**MATERIAL PROVIDED:**

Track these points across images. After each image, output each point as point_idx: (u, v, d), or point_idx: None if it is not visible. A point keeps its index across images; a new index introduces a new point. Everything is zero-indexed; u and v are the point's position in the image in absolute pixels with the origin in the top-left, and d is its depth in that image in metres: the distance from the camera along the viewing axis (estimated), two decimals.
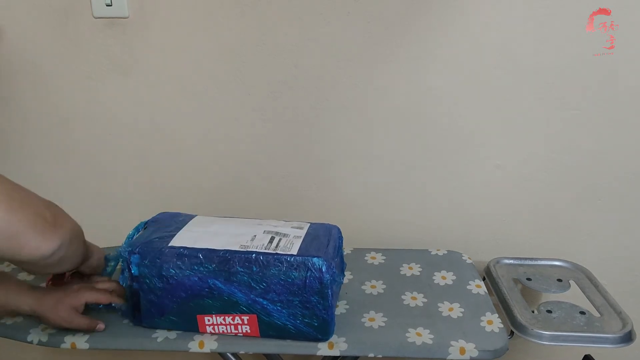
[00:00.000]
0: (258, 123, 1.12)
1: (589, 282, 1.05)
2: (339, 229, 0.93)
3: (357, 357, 0.90)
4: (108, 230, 1.22)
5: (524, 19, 1.02)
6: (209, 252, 0.81)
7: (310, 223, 0.92)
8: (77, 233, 0.78)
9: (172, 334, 0.86)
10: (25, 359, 1.39)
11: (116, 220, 1.21)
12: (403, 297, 0.98)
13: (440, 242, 1.18)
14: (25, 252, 0.66)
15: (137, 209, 1.20)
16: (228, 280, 0.81)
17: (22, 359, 1.38)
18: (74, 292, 0.84)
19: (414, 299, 0.97)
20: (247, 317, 0.83)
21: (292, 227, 0.89)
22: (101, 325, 0.86)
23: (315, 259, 0.80)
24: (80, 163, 1.18)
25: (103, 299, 0.86)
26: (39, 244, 0.68)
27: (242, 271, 0.80)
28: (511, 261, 1.12)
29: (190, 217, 0.93)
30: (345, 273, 1.06)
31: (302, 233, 0.88)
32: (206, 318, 0.83)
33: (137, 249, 0.82)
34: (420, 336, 0.87)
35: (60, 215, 0.74)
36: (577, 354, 1.01)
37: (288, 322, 0.82)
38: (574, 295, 1.01)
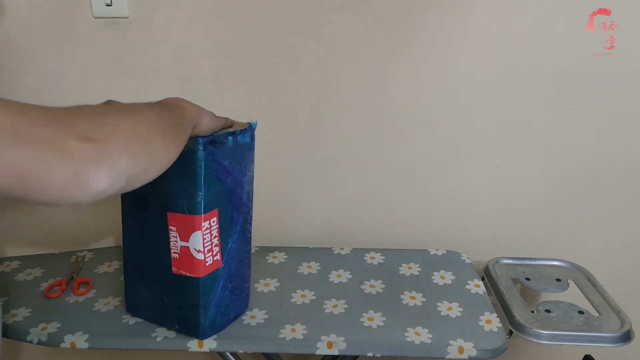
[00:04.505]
0: (258, 123, 1.12)
1: (587, 281, 1.05)
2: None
3: (357, 357, 0.91)
4: (108, 229, 1.22)
5: (524, 19, 1.02)
6: None
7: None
8: (150, 132, 0.55)
9: (172, 334, 0.86)
10: (25, 359, 1.39)
11: (116, 219, 1.21)
12: (402, 296, 0.98)
13: (439, 241, 1.19)
14: (51, 196, 0.45)
15: None
16: None
17: (22, 359, 1.39)
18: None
19: (412, 299, 0.98)
20: None
21: None
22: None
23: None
24: None
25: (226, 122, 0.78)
26: (70, 180, 0.45)
27: None
28: (510, 261, 1.12)
29: None
30: (344, 272, 1.06)
31: None
32: None
33: None
34: (419, 335, 0.87)
35: (113, 124, 0.50)
36: (576, 353, 1.01)
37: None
38: (572, 295, 1.02)
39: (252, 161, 0.85)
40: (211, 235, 0.80)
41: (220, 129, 0.78)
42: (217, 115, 0.76)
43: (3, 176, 0.43)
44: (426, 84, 1.08)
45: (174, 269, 0.82)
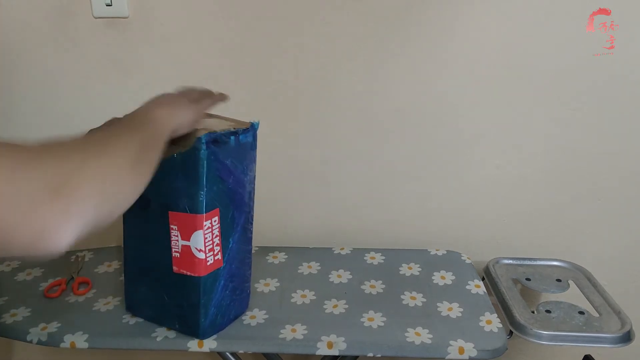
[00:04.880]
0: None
1: (588, 282, 1.05)
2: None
3: (357, 357, 0.91)
4: (108, 229, 1.22)
5: (524, 19, 1.02)
6: None
7: None
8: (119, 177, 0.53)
9: (172, 334, 0.86)
10: (25, 359, 1.39)
11: (116, 219, 1.21)
12: (402, 297, 0.98)
13: (439, 242, 1.18)
14: (15, 250, 0.44)
15: None
16: None
17: (22, 358, 1.39)
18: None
19: (413, 299, 0.97)
20: None
21: None
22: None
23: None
24: None
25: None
26: (34, 237, 0.44)
27: None
28: (510, 261, 1.12)
29: None
30: (344, 272, 1.06)
31: None
32: None
33: None
34: (419, 336, 0.87)
35: (79, 174, 0.48)
36: (577, 354, 1.01)
37: None
38: (573, 295, 1.02)
39: (254, 161, 0.85)
40: (212, 234, 0.80)
41: (203, 113, 0.77)
42: (202, 91, 0.77)
43: None
44: (426, 84, 1.08)
45: (174, 268, 0.81)
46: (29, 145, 0.47)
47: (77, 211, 0.46)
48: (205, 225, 0.78)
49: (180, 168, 0.76)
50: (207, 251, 0.79)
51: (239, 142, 0.80)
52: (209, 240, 0.79)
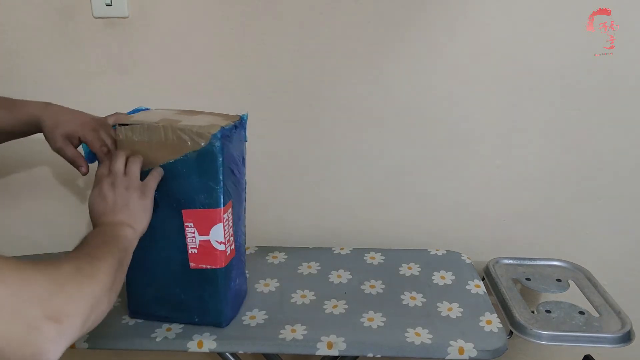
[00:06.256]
0: (258, 123, 1.12)
1: (588, 282, 1.05)
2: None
3: (357, 357, 0.91)
4: None
5: (524, 19, 1.02)
6: None
7: None
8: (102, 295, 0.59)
9: (171, 334, 0.86)
10: None
11: None
12: (402, 297, 0.98)
13: (439, 242, 1.18)
14: None
15: None
16: None
17: None
18: (76, 123, 0.81)
19: (413, 299, 0.97)
20: None
21: None
22: (84, 170, 0.82)
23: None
24: None
25: (96, 145, 0.80)
26: (28, 357, 0.48)
27: None
28: (510, 261, 1.12)
29: None
30: (344, 273, 1.06)
31: None
32: None
33: None
34: (419, 336, 0.87)
35: (74, 303, 0.53)
36: (577, 354, 1.01)
37: None
38: (573, 295, 1.02)
39: (245, 149, 0.89)
40: (229, 225, 0.83)
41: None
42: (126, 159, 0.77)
43: None
44: (426, 84, 1.08)
45: (192, 264, 0.83)
46: (29, 263, 0.51)
47: (69, 335, 0.52)
48: (224, 217, 0.80)
49: (195, 165, 0.77)
50: (226, 242, 0.82)
51: (238, 134, 0.83)
52: (227, 232, 0.82)
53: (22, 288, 0.48)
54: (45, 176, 1.19)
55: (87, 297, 0.55)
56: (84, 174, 0.83)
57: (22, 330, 0.47)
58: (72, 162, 0.83)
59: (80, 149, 0.85)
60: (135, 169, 0.76)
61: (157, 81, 1.10)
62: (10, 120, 0.83)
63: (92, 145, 0.81)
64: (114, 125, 0.82)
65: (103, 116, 0.87)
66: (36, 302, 0.49)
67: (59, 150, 0.82)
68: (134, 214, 0.72)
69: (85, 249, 0.63)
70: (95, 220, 0.72)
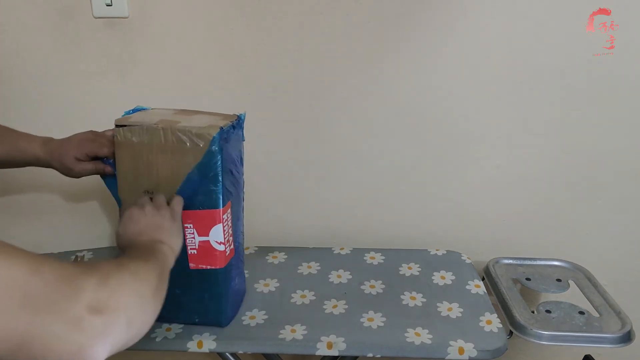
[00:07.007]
0: (258, 123, 1.12)
1: (588, 282, 1.05)
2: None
3: (356, 357, 0.91)
4: (108, 229, 1.22)
5: (524, 19, 1.02)
6: None
7: None
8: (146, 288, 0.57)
9: (171, 334, 0.86)
10: None
11: (116, 220, 1.21)
12: (402, 297, 0.98)
13: (439, 242, 1.18)
14: None
15: None
16: None
17: None
18: (77, 145, 0.85)
19: (413, 299, 0.97)
20: None
21: None
22: (108, 169, 0.85)
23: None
24: None
25: (105, 150, 0.84)
26: (73, 353, 0.45)
27: None
28: (510, 261, 1.12)
29: None
30: (344, 273, 1.06)
31: None
32: None
33: None
34: (419, 336, 0.87)
35: (118, 290, 0.51)
36: (577, 354, 1.01)
37: None
38: (573, 295, 1.01)
39: (243, 148, 0.89)
40: (228, 226, 0.83)
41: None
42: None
43: (4, 343, 0.42)
44: (426, 84, 1.08)
45: (191, 265, 0.83)
46: (65, 261, 0.49)
47: (115, 332, 0.48)
48: (224, 218, 0.80)
49: (194, 167, 0.77)
50: (226, 243, 0.82)
51: (236, 134, 0.83)
52: (226, 232, 0.82)
53: (61, 281, 0.46)
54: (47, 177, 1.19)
55: (131, 293, 0.53)
56: (110, 173, 0.85)
57: (65, 325, 0.45)
58: (96, 173, 0.87)
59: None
60: (161, 197, 0.77)
61: (157, 81, 1.10)
62: (5, 156, 0.86)
63: (99, 152, 0.84)
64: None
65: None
66: (78, 295, 0.46)
67: (79, 175, 0.87)
68: (169, 233, 0.71)
69: (124, 258, 0.61)
70: (130, 242, 0.69)
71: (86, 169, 0.86)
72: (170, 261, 0.68)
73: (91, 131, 0.89)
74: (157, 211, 0.73)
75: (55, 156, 0.86)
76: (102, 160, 0.86)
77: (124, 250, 0.68)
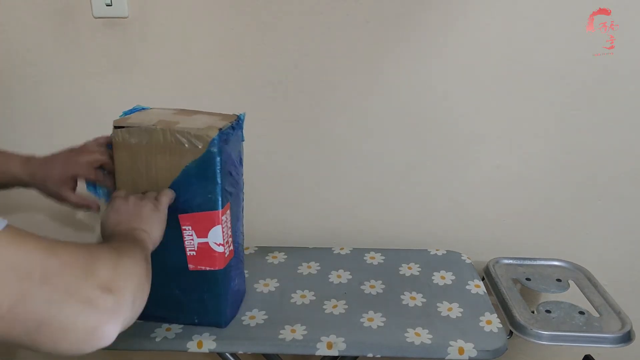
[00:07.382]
0: (258, 123, 1.12)
1: (588, 282, 1.05)
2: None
3: (356, 357, 0.91)
4: None
5: (524, 19, 1.02)
6: None
7: None
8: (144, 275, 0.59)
9: (171, 334, 0.86)
10: (25, 359, 1.39)
11: None
12: (402, 297, 0.98)
13: (439, 242, 1.18)
14: (63, 348, 0.47)
15: None
16: None
17: (22, 358, 1.39)
18: (61, 167, 0.81)
19: (413, 299, 0.97)
20: None
21: None
22: (93, 209, 0.83)
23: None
24: None
25: (90, 174, 0.81)
26: (87, 332, 0.47)
27: None
28: (510, 261, 1.12)
29: None
30: (344, 273, 1.06)
31: None
32: None
33: None
34: (419, 336, 0.87)
35: (126, 271, 0.54)
36: (577, 354, 1.01)
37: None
38: (573, 295, 1.01)
39: (242, 149, 0.89)
40: (227, 227, 0.82)
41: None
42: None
43: (23, 324, 0.43)
44: (426, 84, 1.08)
45: (190, 267, 0.83)
46: (83, 245, 0.51)
47: (124, 310, 0.51)
48: (223, 219, 0.80)
49: (193, 170, 0.77)
50: (225, 244, 0.82)
51: (236, 134, 0.83)
52: (225, 233, 0.82)
53: (75, 262, 0.48)
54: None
55: (132, 274, 0.55)
56: (97, 211, 0.84)
57: (82, 304, 0.46)
58: (79, 207, 0.84)
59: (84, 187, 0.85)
60: (152, 192, 0.77)
61: (156, 81, 1.10)
62: None
63: (87, 177, 0.82)
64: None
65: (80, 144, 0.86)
66: (92, 275, 0.48)
67: (63, 202, 0.83)
68: (148, 221, 0.71)
69: (114, 243, 0.62)
70: (111, 232, 0.69)
71: (70, 202, 0.83)
72: (149, 247, 0.68)
73: (76, 150, 0.84)
74: (139, 201, 0.73)
75: (38, 179, 0.82)
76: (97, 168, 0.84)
77: (106, 239, 0.68)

**TASK DIRECTIONS:** Word for word, restate the lines from the first line of the material through the line containing "29: (190, 217, 0.93)", with the pictures left out.

**ANSWER BOX:**
Track these points across images. After each image, output each point as point_idx: (u, v, d), or point_idx: None if it is not visible. A point keeps its index across images; a new index introduces a new point. Everything is zero-indexed; u and v are the point's position in the image in absolute pixels with the origin in the top-left, and d is its depth in that image in metres: the distance from the camera along the viewing axis (estimated), two decimals.
[00:00.000]
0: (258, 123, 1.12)
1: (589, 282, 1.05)
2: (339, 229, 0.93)
3: (357, 357, 0.90)
4: (108, 230, 1.22)
5: (524, 19, 1.02)
6: (209, 252, 0.81)
7: (310, 223, 0.92)
8: (77, 233, 0.78)
9: (172, 334, 0.86)
10: (25, 359, 1.39)
11: (116, 220, 1.21)
12: (403, 297, 0.98)
13: (440, 242, 1.18)
14: (25, 252, 0.66)
15: (137, 209, 1.20)
16: (228, 280, 0.81)
17: (22, 359, 1.38)
18: (74, 292, 0.84)
19: (414, 299, 0.97)
20: (247, 317, 0.83)
21: (292, 227, 0.89)
22: (101, 325, 0.86)
23: (315, 259, 0.80)
24: (80, 163, 1.18)
25: (103, 299, 0.86)
26: (39, 244, 0.68)
27: (242, 271, 0.80)
28: (511, 261, 1.12)
29: (190, 217, 0.93)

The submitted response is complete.